WORK REQUEST 1 >>
Answer the following questions using the text on the integration maturity determination device.
(a) What may the user select using the GUI of the application of the device 102?
(b) Which figure illustrates a functional block diagram of the device?
(c) What reference numeral is assigned to the maturity calculation module?

Further, upon gaining access to the device 102, the user 116 may using the GUI of the application of the device 102 may select one of the pre-defined entity types and may download the corresponding datasets. In an embodiment, the integration maturity determination device 102 may allow the user 116 to input the corresponding response dataset obtained in order for the device to determine integration maturity of the entities as described in detail below.
Referring now to FIG. 2, a functional block diagram of the integration maturity determination device 102 is illustrated, in accordance with an embodiment of the present disclosure. The integration maturity determination device 102 may be configured to process data obtained from the users 116 to determine integration maturity of an entity. The integration maturity determination device 102 may include an administrative module 202, a user module 204, a maturity calculation module 206, maturity learning module 208, and a data module 210.

WORK REQUEST 2 >> Revise the records from their start through the line that contains "optimales, consultez nos", replacing "maisons" with "villas" and leaving everything else unchanged. Give only those lines, and omit the pictures.

DATA FOR THIS TASK >>
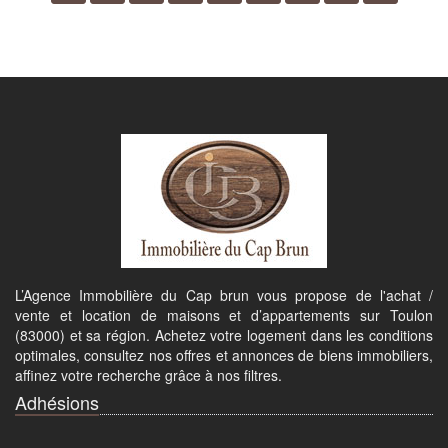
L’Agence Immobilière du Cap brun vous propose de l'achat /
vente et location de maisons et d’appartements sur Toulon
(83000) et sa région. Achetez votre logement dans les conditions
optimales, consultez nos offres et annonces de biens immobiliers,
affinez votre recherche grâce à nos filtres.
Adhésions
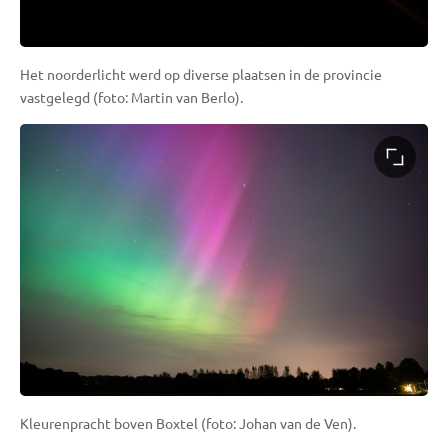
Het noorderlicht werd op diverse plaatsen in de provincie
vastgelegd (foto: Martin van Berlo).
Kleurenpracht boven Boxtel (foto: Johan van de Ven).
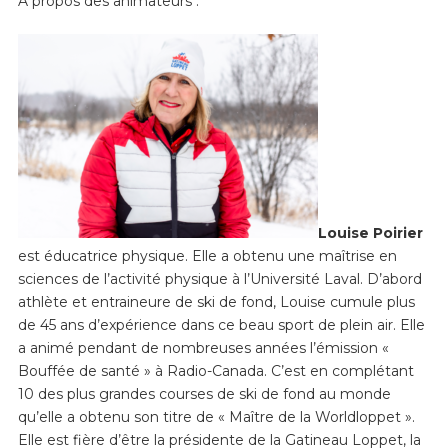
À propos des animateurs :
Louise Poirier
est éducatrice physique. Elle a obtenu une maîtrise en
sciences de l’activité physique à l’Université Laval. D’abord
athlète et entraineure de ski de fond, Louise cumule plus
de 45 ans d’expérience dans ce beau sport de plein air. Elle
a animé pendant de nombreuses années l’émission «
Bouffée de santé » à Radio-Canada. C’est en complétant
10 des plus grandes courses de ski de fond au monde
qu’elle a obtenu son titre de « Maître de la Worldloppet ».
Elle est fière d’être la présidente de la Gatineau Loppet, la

RESPONSE AREA 1 >>
(a) One of the pre-defined entity types.
(b) FIG. 2.
(c) 206.

RESPONSE AREA 2 >>
L’Agence Immobilière du Cap brun vous propose de l'achat /
vente et location de villas et d’appartements sur Toulon
(83000) et sa région. Achetez votre logement dans les conditions
optimales, consultez nos offres et annonces de biens immobiliers,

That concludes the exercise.